# Aufgabe A
Wie wird die Sprache des Satzes im englischen Original im ersten Beitrag des Textes zur Kipling-Übersetzung empfunden?
# Aufgabe B
Gib den Text zur Kipling-Übersetzung wieder, beginnend bei "Im Original viel" und weiter bis "Farben der Jugend.", und tausche dabei "Jugend" gegen "Kindheit".
++++ Vorliegender Text ++++
Im Original viel schöner als in der Übersetzung Leider ist der Satz von Kipling so furchtbar schwermütig romantisierend (sic!) übersetzt, was seine Sprache der wunderbaren jungenhaften Leichtigkeit beraubt, die sie im Original besitzt. Ich empfinde das im Englischen erheblich nüchterner, unaufgeregter: da «fällt» nichts und schon gar nicht in die «Seele», da malt einer stattdessen mit den lichteren magischen Farben der Jugend.
@brsma Ja, ganz so empfand ich das auch, nachdem ich die Stelle im Original gefunden hatte.
Dennoch merke ich beim Versuch, den Satz selbst zu übersetzen, wie schwer es ist. Kopf statt Seele, das ist leicht. Aber welches Verb?
++++ Gespeicherte Zeilen ++++
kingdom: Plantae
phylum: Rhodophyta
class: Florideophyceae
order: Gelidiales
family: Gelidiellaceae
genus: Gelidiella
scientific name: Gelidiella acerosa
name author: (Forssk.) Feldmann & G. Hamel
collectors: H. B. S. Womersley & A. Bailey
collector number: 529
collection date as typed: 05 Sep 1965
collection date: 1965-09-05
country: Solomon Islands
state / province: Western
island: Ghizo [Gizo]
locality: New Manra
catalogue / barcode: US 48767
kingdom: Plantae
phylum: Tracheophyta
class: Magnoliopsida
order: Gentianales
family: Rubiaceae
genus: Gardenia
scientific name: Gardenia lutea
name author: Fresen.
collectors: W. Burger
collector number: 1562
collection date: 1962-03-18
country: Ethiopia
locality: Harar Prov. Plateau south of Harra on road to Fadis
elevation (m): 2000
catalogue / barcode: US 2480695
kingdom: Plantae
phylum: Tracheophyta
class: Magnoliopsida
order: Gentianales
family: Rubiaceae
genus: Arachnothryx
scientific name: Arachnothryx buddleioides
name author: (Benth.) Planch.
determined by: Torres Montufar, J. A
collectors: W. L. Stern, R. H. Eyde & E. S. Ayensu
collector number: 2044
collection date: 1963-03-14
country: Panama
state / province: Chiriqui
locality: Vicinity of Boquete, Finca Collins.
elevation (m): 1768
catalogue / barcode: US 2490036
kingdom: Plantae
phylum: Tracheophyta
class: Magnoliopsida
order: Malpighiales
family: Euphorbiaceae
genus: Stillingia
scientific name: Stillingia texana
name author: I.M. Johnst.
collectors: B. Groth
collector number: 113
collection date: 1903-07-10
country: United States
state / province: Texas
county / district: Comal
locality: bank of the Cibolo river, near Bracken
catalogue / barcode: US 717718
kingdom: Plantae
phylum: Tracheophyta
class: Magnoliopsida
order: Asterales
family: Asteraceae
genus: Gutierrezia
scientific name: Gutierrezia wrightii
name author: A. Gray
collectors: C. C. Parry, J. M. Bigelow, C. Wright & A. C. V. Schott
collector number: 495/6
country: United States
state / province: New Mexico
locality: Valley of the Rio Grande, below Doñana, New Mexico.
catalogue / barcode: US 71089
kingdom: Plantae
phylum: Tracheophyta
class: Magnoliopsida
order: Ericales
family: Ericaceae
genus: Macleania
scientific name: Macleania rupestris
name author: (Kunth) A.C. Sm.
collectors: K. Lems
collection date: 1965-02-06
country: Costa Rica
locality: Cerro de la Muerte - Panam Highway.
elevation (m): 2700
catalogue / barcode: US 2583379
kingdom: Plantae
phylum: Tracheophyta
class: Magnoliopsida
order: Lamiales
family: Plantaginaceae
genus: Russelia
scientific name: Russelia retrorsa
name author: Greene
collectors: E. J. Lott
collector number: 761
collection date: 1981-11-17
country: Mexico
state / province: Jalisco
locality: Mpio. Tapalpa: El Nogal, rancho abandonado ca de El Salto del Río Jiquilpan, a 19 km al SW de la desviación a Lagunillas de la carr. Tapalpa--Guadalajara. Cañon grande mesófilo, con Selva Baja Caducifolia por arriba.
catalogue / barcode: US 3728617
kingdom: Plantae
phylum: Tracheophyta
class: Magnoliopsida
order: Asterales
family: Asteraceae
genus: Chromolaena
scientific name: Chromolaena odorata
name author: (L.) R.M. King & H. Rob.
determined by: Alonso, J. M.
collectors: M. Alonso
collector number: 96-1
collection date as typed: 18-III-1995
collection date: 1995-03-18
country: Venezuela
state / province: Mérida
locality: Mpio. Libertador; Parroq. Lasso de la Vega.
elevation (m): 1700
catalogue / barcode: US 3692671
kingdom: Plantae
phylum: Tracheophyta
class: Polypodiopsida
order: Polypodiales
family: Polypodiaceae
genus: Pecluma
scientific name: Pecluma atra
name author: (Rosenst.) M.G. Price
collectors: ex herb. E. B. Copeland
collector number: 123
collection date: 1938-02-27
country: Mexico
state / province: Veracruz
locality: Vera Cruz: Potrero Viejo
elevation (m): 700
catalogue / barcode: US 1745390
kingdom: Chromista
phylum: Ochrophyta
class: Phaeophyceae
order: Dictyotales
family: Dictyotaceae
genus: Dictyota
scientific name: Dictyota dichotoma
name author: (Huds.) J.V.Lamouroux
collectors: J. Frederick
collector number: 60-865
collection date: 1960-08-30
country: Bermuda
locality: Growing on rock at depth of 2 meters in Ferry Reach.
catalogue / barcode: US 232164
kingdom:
++++
# Richtige Antwort A
Als erheblich nüchterner und unaufgeregter.

# Richtige Antwort B
Im Original viel schöner als in der Übersetzung Leider ist der Satz von Kipling so furchtbar schwermütig romantisierend (sic!) übersetzt, was seine Sprache der wunderbaren jungenhaften Leichtigkeit beraubt, die sie im Original besitzt. Ich empfinde das im Englischen erheblich nüchterner, unaufgeregter: da «fällt» nichts und schon gar nicht in die «Seele», da malt einer stattdessen mit den lichteren magischen Farben der Kindheit.